Quando ocorrem infrações comuns, a responsabilidade é "subsidiária". Isso quer dizer que, se um trabalhador se sentir prejudicado, ele precisa primeiro acionar a terceirizada na Justiça. Caso ela não consiga arcar com eventuais condenações, só então a tomadora final pode ser responsabilizada.
Porém, quando se comprova o trabalho escravo, a responsabilidade passa a ser "solidária", explica Tiago Cavalcanti, procurador do Ministério Público do Trabalho (MPT). Ou seja, nessas situações, as tomadoras finais podem ser acionadas junto com as terceirizadas.
"O trabalho escravo revela um padrão de violação a direitos em níveis gravíssimos, de maneira que, em regra, a empresa prestadora dos serviços não atende aos parâmetros e requisitos estabelecidos pela lei para celebrar contratos de prestação de serviços, tornando a terceirização ilícita e, com isso, deslocando a responsabilidade direta para a tomadora", explica Cavalcanti.
"A culpa é dos fiscais"
Uma terceira alegação muito ouvida em ocorrências como o das vinícolas gaúchas é de que tudo não passaria de exagero das autoridades competentes.

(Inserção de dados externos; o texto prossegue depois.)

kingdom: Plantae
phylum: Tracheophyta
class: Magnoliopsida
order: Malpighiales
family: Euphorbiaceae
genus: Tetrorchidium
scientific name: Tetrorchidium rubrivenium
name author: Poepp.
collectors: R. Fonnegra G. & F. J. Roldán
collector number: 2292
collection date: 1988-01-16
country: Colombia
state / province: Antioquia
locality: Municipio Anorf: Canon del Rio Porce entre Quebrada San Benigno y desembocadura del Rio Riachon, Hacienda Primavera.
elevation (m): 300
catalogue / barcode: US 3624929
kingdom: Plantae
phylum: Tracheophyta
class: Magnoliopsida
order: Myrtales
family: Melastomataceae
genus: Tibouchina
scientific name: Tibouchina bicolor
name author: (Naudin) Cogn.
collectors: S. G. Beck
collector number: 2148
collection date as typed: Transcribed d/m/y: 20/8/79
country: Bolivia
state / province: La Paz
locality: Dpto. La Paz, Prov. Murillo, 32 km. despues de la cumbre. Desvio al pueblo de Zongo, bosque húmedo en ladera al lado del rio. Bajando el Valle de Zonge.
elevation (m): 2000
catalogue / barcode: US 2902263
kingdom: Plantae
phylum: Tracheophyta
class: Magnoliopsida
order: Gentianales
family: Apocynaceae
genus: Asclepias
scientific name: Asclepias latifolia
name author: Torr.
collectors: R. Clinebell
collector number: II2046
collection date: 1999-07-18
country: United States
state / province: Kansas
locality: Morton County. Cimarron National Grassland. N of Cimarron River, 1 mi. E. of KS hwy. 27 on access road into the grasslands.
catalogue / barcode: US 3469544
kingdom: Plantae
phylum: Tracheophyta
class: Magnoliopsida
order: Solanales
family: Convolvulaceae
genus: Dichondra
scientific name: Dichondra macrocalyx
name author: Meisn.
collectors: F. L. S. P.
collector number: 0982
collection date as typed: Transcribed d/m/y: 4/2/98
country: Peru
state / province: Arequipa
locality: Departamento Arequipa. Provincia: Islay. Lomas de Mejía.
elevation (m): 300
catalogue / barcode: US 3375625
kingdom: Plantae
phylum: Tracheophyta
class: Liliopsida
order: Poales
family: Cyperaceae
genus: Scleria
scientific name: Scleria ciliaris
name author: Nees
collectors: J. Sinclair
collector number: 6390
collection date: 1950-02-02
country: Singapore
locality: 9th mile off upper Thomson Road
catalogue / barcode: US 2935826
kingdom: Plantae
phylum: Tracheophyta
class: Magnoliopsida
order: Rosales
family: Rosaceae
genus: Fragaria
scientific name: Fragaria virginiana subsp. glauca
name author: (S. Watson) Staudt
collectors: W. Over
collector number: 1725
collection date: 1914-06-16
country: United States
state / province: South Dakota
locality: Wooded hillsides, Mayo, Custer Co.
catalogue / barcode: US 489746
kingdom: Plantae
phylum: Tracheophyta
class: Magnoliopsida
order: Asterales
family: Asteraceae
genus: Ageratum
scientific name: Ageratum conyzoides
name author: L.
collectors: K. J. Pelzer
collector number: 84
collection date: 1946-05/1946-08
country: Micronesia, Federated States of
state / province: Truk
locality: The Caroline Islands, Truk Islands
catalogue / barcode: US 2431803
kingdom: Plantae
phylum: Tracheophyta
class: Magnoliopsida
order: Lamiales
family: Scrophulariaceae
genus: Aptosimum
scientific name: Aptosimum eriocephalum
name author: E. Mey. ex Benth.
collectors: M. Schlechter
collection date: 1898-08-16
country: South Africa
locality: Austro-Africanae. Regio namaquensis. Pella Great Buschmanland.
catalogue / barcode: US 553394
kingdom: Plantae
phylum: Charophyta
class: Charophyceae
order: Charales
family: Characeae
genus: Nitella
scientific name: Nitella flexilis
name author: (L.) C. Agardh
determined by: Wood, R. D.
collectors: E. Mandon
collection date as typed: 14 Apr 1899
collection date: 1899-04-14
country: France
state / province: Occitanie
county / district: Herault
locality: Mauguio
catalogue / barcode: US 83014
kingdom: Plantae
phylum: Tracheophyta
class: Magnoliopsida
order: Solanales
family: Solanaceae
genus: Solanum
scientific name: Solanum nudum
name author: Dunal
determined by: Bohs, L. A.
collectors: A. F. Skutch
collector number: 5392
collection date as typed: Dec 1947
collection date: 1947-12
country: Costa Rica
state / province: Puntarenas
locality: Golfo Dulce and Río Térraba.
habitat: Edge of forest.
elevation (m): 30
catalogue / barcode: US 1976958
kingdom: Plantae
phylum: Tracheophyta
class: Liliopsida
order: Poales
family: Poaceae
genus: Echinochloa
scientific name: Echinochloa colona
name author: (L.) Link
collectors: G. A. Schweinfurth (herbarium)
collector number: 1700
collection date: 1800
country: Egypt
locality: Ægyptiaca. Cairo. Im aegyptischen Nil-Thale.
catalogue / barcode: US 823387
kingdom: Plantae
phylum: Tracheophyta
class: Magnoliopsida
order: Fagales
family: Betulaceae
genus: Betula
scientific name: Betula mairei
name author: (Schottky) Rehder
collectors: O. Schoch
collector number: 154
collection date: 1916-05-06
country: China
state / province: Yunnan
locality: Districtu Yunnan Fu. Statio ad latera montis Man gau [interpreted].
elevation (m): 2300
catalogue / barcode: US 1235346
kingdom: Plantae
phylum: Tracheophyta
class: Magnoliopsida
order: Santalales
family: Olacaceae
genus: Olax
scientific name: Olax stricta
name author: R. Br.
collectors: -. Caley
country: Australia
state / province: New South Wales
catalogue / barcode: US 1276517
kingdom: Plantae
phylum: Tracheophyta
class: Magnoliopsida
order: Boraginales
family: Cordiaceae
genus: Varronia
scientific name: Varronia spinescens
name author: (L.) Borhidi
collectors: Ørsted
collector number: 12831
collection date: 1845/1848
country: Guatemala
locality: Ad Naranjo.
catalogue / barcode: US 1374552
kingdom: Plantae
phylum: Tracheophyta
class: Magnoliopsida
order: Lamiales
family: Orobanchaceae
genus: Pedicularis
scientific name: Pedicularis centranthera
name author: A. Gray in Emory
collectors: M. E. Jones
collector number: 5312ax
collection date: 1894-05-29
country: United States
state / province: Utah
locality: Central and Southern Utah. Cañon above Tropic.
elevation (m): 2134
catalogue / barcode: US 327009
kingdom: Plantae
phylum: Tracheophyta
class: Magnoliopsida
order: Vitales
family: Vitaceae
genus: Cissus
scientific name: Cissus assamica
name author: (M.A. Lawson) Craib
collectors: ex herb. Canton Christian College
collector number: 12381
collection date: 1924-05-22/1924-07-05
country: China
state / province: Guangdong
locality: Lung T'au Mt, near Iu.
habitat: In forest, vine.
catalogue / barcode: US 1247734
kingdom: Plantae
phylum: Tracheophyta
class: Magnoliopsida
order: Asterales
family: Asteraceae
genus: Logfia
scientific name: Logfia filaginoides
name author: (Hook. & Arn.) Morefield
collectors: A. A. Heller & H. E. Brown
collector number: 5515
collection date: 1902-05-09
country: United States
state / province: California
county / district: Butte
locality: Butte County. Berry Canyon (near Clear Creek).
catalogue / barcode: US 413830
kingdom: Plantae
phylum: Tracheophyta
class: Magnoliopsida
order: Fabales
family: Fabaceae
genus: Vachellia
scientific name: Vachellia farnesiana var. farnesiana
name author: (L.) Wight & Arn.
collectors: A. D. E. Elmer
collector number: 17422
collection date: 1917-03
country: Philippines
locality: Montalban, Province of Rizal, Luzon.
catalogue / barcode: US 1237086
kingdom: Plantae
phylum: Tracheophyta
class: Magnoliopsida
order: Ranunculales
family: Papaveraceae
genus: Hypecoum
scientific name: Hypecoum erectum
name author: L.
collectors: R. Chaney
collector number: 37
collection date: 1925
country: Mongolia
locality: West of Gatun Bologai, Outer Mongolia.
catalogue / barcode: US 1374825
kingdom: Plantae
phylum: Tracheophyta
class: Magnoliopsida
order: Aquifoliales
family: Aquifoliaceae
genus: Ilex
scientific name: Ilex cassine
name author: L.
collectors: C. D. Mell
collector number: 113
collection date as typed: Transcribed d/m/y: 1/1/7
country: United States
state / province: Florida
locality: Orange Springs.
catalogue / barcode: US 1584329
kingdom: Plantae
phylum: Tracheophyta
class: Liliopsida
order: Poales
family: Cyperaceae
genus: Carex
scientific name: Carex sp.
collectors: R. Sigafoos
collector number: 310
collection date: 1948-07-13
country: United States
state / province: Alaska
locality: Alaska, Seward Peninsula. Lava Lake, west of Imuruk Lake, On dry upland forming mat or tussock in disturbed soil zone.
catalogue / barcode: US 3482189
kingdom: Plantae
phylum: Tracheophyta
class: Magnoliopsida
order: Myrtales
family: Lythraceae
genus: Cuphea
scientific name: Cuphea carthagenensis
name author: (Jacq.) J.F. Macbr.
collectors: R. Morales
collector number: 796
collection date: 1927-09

Em audiência na Câmara no ano passado, por exemplo, o deputado federal ruralista Evair de Melo (PP) discursou após uma série de operações em fazendas de café no Espírito Santo, seu reduto eleitoral:
"Nós precisamos, sim, rever o poder desses tais fiscais do Ministério do Trabalho, que todo dia inventam uma norma nova, inventam uma regra nova. Nada está bom, nada presta para eles."
O fato é que a fiscalização do Trabalho ainda sofre com uma crise severa, fruto de um verdadeiro desmonte causado pela não realização de concursos públicos e pelo corte de verbas nos últimos anos.
"Atualmente, nós vivemos uma realidade que nos impõe o pior cenário numérico de auditores fiscais do trabalho em atividade dos últimos 30 anos. Mais de 50% dos cargos estão vagos", afirma Carlos Silva, vice-presidente do Sinait, o sindicato da categoria.
"Nós também tivemos um ataque brutal ao orçamento da fiscalização do trabalho. Em 2020, comparado a 2019, nós sofremos uma redução de mais de 60% do orçamento", acrescenta Silva.
Há quem queira fazer ginástica mental para transferir a responsabilidade para trabalhadores, empresas terceirizadas e autoridades competentes em casos de flagrantes desrespeito à dignidade humana.
Mas nada altera uma constatação objetiva: as empresas têm a responsabilidade legal e ética de cuidar de seus funcionários, mesmo que não diretos, assim como fazem com o marketing de suas marcas.